→ The task:
Transcribe the listing from its top line through the line with "Figure 15. ˆD". Keep it exact, both ends included, and add nothing.

→ Entries shown:
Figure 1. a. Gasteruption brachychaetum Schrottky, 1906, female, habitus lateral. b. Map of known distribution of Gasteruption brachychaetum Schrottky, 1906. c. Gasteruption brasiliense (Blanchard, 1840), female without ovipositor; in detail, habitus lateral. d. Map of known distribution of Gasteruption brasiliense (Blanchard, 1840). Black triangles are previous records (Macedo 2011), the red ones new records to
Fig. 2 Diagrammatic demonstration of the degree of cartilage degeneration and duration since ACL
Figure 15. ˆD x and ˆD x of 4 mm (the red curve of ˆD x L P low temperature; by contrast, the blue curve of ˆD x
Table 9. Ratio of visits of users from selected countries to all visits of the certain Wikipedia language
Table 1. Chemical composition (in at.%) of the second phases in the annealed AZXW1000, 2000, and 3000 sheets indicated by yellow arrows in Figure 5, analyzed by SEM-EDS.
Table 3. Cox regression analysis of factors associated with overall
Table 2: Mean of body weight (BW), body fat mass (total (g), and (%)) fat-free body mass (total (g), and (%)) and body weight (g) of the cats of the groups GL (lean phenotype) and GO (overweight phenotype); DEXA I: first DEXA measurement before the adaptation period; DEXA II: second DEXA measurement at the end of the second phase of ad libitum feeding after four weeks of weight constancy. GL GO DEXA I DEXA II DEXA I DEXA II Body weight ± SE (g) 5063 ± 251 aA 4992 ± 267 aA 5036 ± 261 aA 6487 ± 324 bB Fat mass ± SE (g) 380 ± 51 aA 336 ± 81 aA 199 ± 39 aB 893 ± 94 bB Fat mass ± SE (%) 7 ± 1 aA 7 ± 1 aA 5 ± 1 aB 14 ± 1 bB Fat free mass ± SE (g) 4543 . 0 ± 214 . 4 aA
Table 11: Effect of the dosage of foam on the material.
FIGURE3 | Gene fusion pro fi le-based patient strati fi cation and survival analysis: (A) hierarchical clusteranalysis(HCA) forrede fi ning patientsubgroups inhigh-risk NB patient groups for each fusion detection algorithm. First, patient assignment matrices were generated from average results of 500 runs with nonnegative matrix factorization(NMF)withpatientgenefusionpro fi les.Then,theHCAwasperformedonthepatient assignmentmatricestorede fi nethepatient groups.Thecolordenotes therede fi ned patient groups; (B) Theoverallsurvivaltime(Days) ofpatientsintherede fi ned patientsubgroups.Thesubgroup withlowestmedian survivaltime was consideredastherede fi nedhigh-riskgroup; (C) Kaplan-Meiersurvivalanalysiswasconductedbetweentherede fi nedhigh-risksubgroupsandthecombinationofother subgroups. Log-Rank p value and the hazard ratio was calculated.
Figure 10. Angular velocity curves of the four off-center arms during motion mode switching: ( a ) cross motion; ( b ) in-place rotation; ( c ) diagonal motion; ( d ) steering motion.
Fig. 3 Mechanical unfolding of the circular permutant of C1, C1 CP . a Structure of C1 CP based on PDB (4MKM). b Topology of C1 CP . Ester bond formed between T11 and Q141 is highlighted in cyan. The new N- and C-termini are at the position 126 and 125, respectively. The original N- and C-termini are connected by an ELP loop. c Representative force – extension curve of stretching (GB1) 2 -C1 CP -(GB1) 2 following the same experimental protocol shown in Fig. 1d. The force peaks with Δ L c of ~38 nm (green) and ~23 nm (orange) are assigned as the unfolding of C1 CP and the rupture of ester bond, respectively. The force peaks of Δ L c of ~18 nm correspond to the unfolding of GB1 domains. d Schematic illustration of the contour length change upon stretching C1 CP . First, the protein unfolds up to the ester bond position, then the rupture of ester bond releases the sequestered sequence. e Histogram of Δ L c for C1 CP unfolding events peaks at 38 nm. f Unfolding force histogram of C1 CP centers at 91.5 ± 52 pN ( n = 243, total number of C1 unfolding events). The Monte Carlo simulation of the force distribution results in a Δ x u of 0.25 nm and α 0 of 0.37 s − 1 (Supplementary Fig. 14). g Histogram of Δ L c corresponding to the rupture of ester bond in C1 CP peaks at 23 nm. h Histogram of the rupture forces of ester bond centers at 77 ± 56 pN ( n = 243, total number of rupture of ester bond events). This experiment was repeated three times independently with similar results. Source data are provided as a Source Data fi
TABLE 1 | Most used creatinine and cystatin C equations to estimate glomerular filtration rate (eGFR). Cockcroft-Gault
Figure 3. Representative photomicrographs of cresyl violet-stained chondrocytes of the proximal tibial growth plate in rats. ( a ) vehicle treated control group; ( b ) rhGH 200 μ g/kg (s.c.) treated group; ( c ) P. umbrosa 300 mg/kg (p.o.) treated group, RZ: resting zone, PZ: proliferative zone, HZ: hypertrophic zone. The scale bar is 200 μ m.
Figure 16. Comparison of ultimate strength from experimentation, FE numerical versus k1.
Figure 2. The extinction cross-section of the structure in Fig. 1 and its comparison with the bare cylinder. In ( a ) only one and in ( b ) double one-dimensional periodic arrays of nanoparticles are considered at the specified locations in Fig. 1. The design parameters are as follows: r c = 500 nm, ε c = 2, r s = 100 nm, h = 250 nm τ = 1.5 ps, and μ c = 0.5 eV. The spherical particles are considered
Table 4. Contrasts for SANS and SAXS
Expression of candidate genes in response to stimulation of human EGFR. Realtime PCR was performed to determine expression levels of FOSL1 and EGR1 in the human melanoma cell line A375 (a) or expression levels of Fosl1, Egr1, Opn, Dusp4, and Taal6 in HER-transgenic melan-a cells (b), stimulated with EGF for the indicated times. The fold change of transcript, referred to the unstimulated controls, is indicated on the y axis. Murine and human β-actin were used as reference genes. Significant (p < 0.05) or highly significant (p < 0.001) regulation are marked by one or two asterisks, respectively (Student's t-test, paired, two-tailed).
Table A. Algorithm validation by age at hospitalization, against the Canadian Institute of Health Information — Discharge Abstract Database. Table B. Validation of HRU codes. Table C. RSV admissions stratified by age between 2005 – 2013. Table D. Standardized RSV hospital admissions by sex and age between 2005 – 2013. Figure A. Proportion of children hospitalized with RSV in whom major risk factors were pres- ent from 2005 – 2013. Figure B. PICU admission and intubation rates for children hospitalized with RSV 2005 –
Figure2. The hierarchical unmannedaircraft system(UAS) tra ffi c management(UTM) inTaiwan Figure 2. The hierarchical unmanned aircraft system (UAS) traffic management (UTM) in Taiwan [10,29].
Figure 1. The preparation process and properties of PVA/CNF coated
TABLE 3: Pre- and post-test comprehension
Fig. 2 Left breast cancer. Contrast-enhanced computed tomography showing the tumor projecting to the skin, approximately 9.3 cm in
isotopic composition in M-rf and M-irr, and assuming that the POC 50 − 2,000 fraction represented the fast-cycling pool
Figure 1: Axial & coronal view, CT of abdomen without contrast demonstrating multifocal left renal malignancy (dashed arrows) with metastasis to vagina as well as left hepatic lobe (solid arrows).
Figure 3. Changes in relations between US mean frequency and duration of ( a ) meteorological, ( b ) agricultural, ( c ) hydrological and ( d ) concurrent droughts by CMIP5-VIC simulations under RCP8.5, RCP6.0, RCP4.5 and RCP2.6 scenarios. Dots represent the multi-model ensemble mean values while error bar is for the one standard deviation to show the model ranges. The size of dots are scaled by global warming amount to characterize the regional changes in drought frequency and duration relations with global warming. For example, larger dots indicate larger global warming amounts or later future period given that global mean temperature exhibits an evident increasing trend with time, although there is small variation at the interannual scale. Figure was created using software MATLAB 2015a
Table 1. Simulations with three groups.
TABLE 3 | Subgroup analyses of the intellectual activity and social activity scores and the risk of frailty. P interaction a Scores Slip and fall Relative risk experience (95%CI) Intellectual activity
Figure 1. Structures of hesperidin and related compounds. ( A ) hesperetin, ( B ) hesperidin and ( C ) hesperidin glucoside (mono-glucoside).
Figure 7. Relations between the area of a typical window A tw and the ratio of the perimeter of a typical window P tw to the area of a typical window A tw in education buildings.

→ Exercise output:
Figure 1. a. Gasteruption brachychaetum Schrottky, 1906, female, habitus lateral. b. Map of known distribution of Gasteruption brachychaetum Schrottky, 1906. c. Gasteruption brasiliense (Blanchard, 1840), female without ovipositor; in detail, habitus lateral. d. Map of known distribution of Gasteruption brasiliense (Blanchard, 1840). Black triangles are previous records (Macedo 2011), the red ones new records to
Fig. 2 Diagrammatic demonstration of the degree of cartilage degeneration and duration since ACL
Figure 15. ˆD x and ˆD x of 4 mm (the red curve of ˆD x L P low temperature; by contrast, the blue curve of ˆD x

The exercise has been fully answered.